To make things a bit clearer, I wanted to share the five most common misconceptions we’ve seen around RLS and arm brokers with a more detailed understanding as to how the scheme can be leveraged to help their customers.

  1. RLS is only for businesses adversely impacted by Covid-19

While this was true of the first RLS scheme, this is no longer the case. The new iteration of RLS is designed to back businesses facing increased pressures on company finances – no adverse impact from Covid-19 needs to be proven in an application.

  1. RLS is only available for unsecured lending

Secured loans are definitely available through RLS and they’re actually the only RLS products that we offer currently at Atom. Other facilities are available elsewhere from other providers, including overdrafts, asset finance, and invoice finance. These can be used for any legitimate business purpose including managing cashflow, investment and growth.

  1. RLS cannot be used for property investment or sole traders

As long as 50 per cent of the turnover comes from trading activity (of which property investment can be eligible), the new RLS is available for trading businesses and property investment, and can be for both refinance and purchase purposes.

Sole traders, partnerships and unincorporated businesses are all eligible for RLS, as long as they fit other scheme eligibility criteria and meet the providers lending criteria.

  1. Businesses are not eligible for RLS if they already have a loan from another government-backed scheme

Any existing loans with other schemes e.g. CBILS, CLBILS, BBLS and/or RLS facilities before the 30 June 2022 do not determine eligibility. A business could still qualify for the maximum amount available under the new RLS, and keep its existing facilities, if it can afford to make the payments across all of them.

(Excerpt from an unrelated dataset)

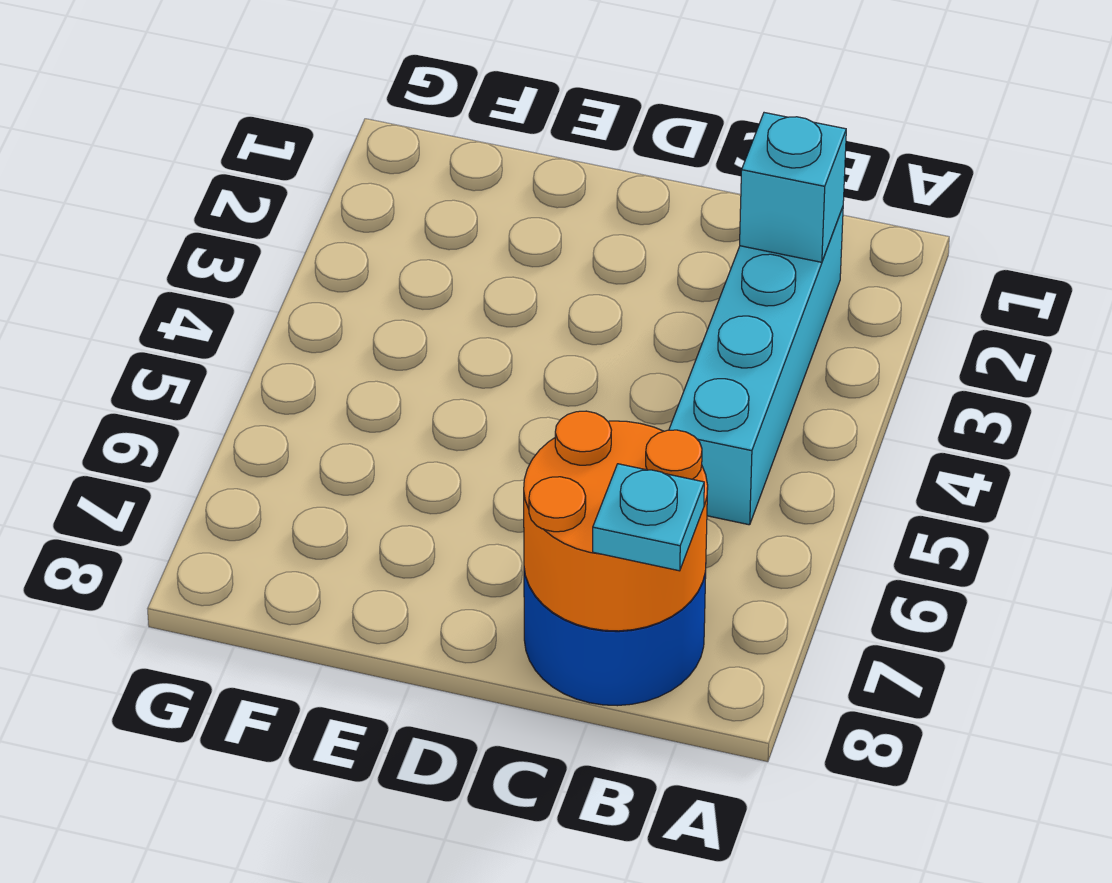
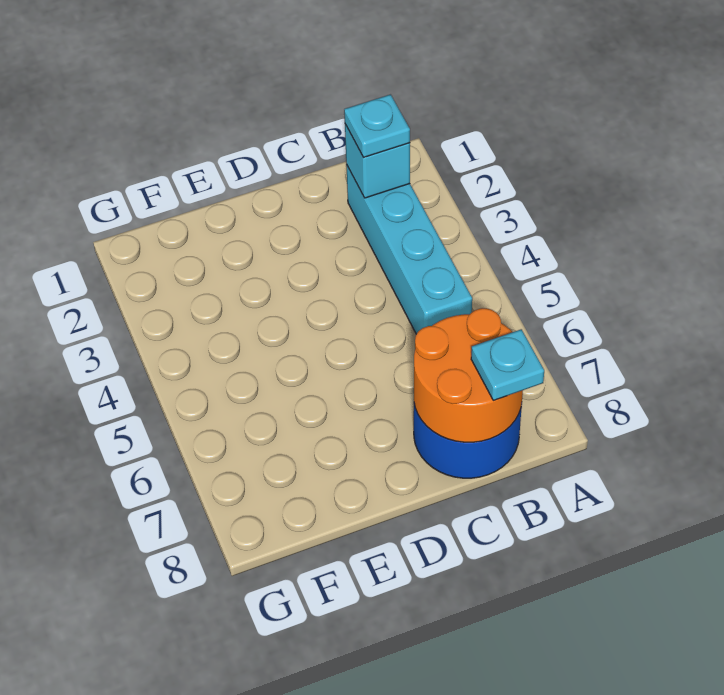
none -> cyan 1x1 plate [344,95,410,157]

There are some instances where a Bounce Back Loan (BBL) may limit the maximum loan amount available and a lender may request it to be repaid before they offer an RLS loan under the new scheme.

There are some maximum values of subsidy that a business is entitled to that can impact eligibility, so it’s important to be aware of this when applying too.

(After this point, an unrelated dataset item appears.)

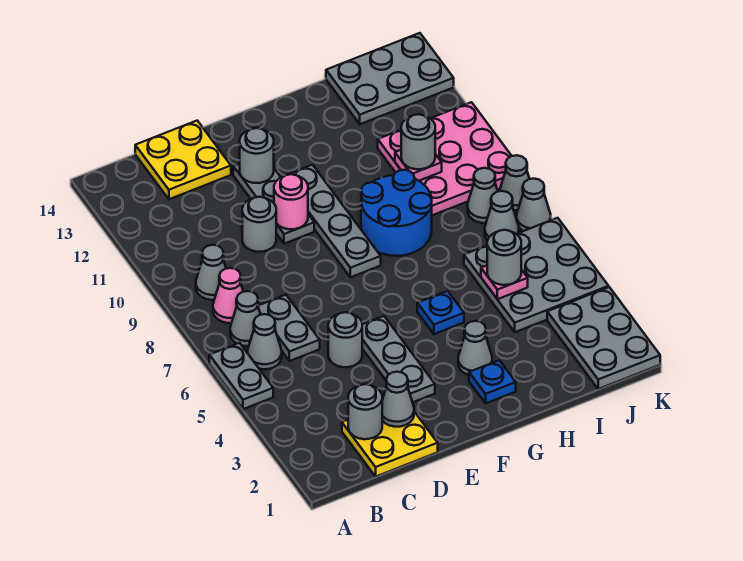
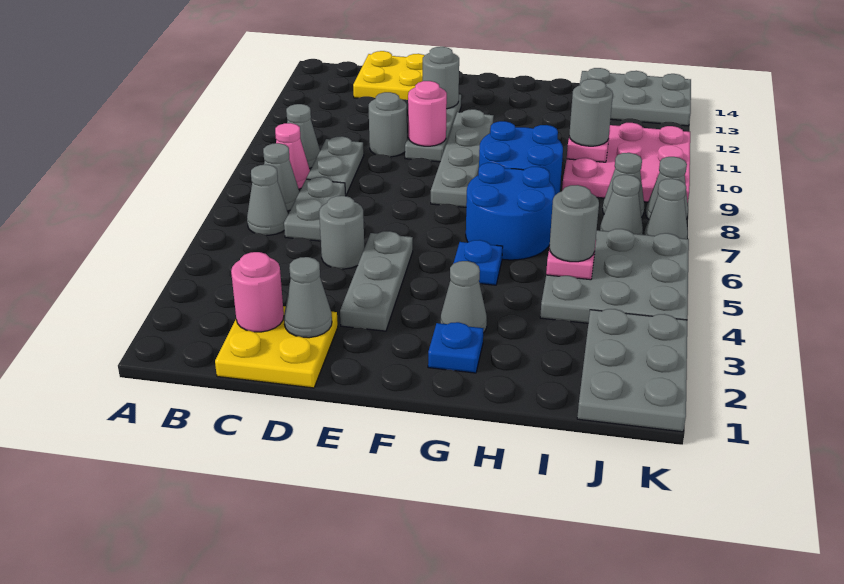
grey 1x2 plate [209,343,273,409] -> grey 1x2 plate moved to [306,136,364,195]
grey 1x1 round brick [348,384,382,439] -> pink 1x1 round brick [231,252,284,332]
none -> blue 2x2 round brick [466,163,555,260]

  1. Trading businesses must have been trading since 2018 and need to demonstrate they could have serviced the debt in 2019

This is not the case. The new version of RLS is open to SMEs who can afford to take on new debt — performance and viability pre-Covid 19 is not a requirement.

Lenders will need evidence, however, that demonstrates the business can afford to service the debt.

Coronavirus is still causing distinct challenges across many industries, in conjunction with the broader inflationary environment. It’s little surprise that a lot of business owners are still looking for some support to assist with getting back on their feet.

As a broker, knowing how the new scheme works and who could benefit will play an important role in giving UK businesses access to much needed finance as they look to grow and prosper during an uncertain economic period.